**Data records**
--- Start ---

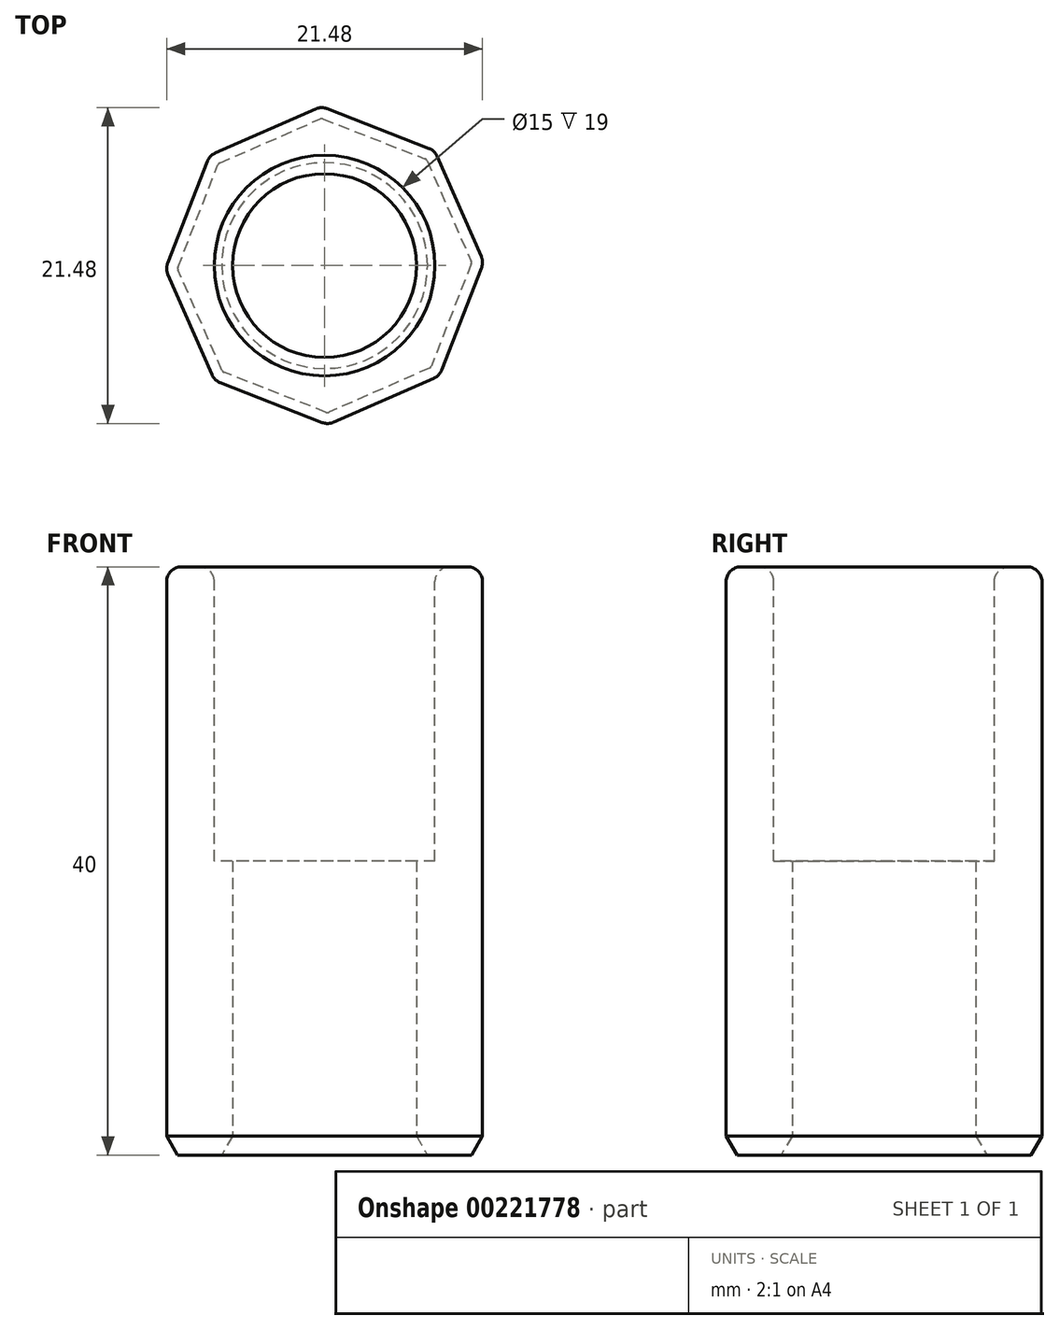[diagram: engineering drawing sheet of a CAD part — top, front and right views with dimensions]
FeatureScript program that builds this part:
annotation { "Feature Type Name" : "Feature", "Feature Type Description" : "" }
export const myFeature = defineFeature(function(context is Context, id is Id, definition is map)
    precondition{}
    {
        {
            var Q0;
            Q0=qCreatedBy(makeId("Top.planeOp"),FACE);
            var sketch = newSketch(context, id + "F0", { "sketchPlane" : qUnion([Q0])});
            skCircle(sketch, "E0", {"center": v(0, 0) * mm, "radius": 6.25 * mm});
            skCircle(sketch, "E1.cCircle", {"center": v(0, 0) * mm, "radius": 10 * mm, "construction": true});
            skLineSegment(sketch, "E1.0", {"start": v(-7.81, 7.5) * mm, "end": v(-0.22, 10.82) * mm});
            skLineSegment(sketch, "E1.1", {"start": v(-0.22, 10.82) * mm, "end": v(7.5, 7.81) * mm});
            skLineSegment(sketch, "E1.2", {"start": v(7.5, 7.81) * mm, "end": v(10.82, 0.22) * mm});
            skLineSegment(sketch, "E1.3", {"start": v(10.82, 0.22) * mm, "end": v(7.81, -7.5) * mm});
            skLineSegment(sketch, "E1.4", {"start": v(7.81, -7.5) * mm, "end": v(0.22, -10.82) * mm});
            skLineSegment(sketch, "E1.5", {"start": v(0.22, -10.82) * mm, "end": v(-7.5, -7.81) * mm});
            skLineSegment(sketch, "E1.6", {"start": v(-7.5, -7.81) * mm, "end": v(-10.82, -0.22) * mm});
            skLineSegment(sketch, "E1.7", {"start": v(-10.82, -0.22) * mm, "end": v(-7.81, 7.5) * mm});
            skPoint(sketch, "E1.0.midPoint", {"position": v(-4.02, 9.16) * mm});
            skSolve(sketch);
        }
        {
            var Q0;
            Q0 = qSketchRegion(id + "F0", true);
            extrude(context, id + "F1", {"entities" : qUnion([Q0]), "depth" : 40 * mm});
        }
        {
            var Q0;
            Q0=makeQuery(id+"F1.opExtrude","CAP_FACE",FACE,{"disambiguationData":[OSD([sQuery(id+"F0.wireOp",EDGE,"E0"),sQuery(id+"F0.wireOp",EDGE,"E1.0"),sQuery(id+"F0.wireOp",EDGE,"E1.1"),sQuery(id+"F0.wireOp",EDGE,"E1.2"),sQuery(id+"F0.wireOp",EDGE,"E1.3"),sQuery(id+"F0.wireOp",EDGE,"E1.4"),sQuery(id+"F0.wireOp",EDGE,"E1.5"),sQuery(id+"F0.wireOp",EDGE,"E1.6"),sQuery(id+"F0.wireOp",EDGE,"E1.7")])],"isStart":false});
            var sketch = newSketch(context, id + "F2", { "sketchPlane" : qUnion([Q0])});
            skCircle(sketch, "E2", {"center": v(0, 0) * mm, "radius": 7.5 * mm});
            skSolve(sketch);
        }
        {
            var Q0;
            Q0 = qSketchRegion(id + "F2", true);
            extrude(context, id + "F3", {"entities" : qUnion([Q0]), "operationType" : NewBodyOperationType.REMOVE, "oppositeDirection" : true, "depth" : 20 * mm});
        }
        {
            var Q0;
            Q0=makeQuery(id+"F1.opExtrude","SWEPT_EDGE",EDGE,{"disambiguationData":[OSD([sQuery(id+"F0.wireOp",EDGE,"E1.6"),sQuery(id+"F0.wireOp",EDGE,"E1.7")])]});
            var Q1;
            Q1=makeQuery(id+"F1.opExtrude","SWEPT_EDGE",EDGE,{"disambiguationData":[OSD([sQuery(id+"F0.wireOp",EDGE,"E1.5"),sQuery(id+"F0.wireOp",EDGE,"E1.6")])]});
            var Q2;
            Q2=makeQuery(id+"F1.opExtrude","SWEPT_EDGE",EDGE,{"disambiguationData":[OSD([sQuery(id+"F0.wireOp",EDGE,"E1.4"),sQuery(id+"F0.wireOp",EDGE,"E1.5")])]});
            var Q3;
            Q3=makeQuery(id+"F1.opExtrude","SWEPT_EDGE",EDGE,{"disambiguationData":[OSD([sQuery(id+"F0.wireOp",EDGE,"E1.3"),sQuery(id+"F0.wireOp",EDGE,"E1.4")])]});
            var Q4;
            Q4=makeQuery(id+"F1.opExtrude","SWEPT_EDGE",EDGE,{"disambiguationData":[OSD([sQuery(id+"F0.wireOp",EDGE,"E1.2"),sQuery(id+"F0.wireOp",EDGE,"E1.3")])]});
            var Q5;
            Q5=makeQuery(id+"F1.opExtrude","SWEPT_EDGE",EDGE,{"disambiguationData":[OSD([sQuery(id+"F0.wireOp",EDGE,"E1.1"),sQuery(id+"F0.wireOp",EDGE,"E1.2")])]});
            var Q6;
            Q6=makeQuery(id+"F1.opExtrude","SWEPT_EDGE",EDGE,{"disambiguationData":[OSD([sQuery(id+"F0.wireOp",EDGE,"E1.0"),sQuery(id+"F0.wireOp",EDGE,"E1.1")])]});
            var Q7;
            Q7=makeQuery(id+"F1.opExtrude","SWEPT_EDGE",EDGE,{"disambiguationData":[OSD([sQuery(id+"F0.wireOp",EDGE,"E1.0"),sQuery(id+"F0.wireOp",EDGE,"E1.7")])]});
            fillet(context, id + "F4", {"entities" : qUnion([Q0, Q1, Q2, Q3, Q4, Q5, Q6, Q7]), "radius" : 1 * mm, "tangentPropagation" : true, "allowEdgeOverflow" : false});
        }
        {
            var Q0;
            Q0=makeQuery(id+"F1.opExtrude","CAP_FACE",FACE,{"disambiguationData":[OSD([sQuery(id+"F0.wireOp",EDGE,"E0"),sQuery(id+"F0.wireOp",EDGE,"E1.0"),sQuery(id+"F0.wireOp",EDGE,"E1.1"),sQuery(id+"F0.wireOp",EDGE,"E1.2"),sQuery(id+"F0.wireOp",EDGE,"E1.3"),sQuery(id+"F0.wireOp",EDGE,"E1.4"),sQuery(id+"F0.wireOp",EDGE,"E1.5"),sQuery(id+"F0.wireOp",EDGE,"E1.6"),sQuery(id+"F0.wireOp",EDGE,"E1.7")])],"isStart":true});
            chamfer(context, id + "F5", {"entities" : qUnion([Q0]), "chamferType" : ChamferType.OFFSET_ANGLE, "width" : .75 * mm, "oppositeDirection" : false, "angle" : 60 * degree, "tangentPropagation" : true});
        }
        {
            var Q0;
            Q0=makeQuery(id+"F1.opExtrude","CAP_FACE",FACE,{"disambiguationData":[OSD([sQuery(id+"F0.wireOp",EDGE,"E0"),sQuery(id+"F0.wireOp",EDGE,"E1.0"),sQuery(id+"F0.wireOp",EDGE,"E1.1"),sQuery(id+"F0.wireOp",EDGE,"E1.2"),sQuery(id+"F0.wireOp",EDGE,"E1.3"),sQuery(id+"F0.wireOp",EDGE,"E1.4"),sQuery(id+"F0.wireOp",EDGE,"E1.5"),sQuery(id+"F0.wireOp",EDGE,"E1.6"),sQuery(id+"F0.wireOp",EDGE,"E1.7")])],"isStart":false});
            fillet(context, id + "F6", {"entities" : qUnion([Q0]), "radius" : 1 * mm, "tangentPropagation" : true, "allowEdgeOverflow" : false});
        }
    });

--- End ---

Show each line of the material that contains the string "allowEdgeOverflow". Treat uppercase and lowercase letters as different.

**TASK OUTPUT**
            fillet(context, id + "F4", {"entities" : qUnion([Q0, Q1, Q2, Q3, Q4, Q5, Q6, Q7]), "radius" : 1 * mm, "tangentPropagation" : true, "allowEdgeOverflow" : false});
            fillet(context, id + "F6", {"entities" : qUnion([Q0]), "radius" : 1 * mm, "tangentPropagation" : true, "allowEdgeOverflow" : false});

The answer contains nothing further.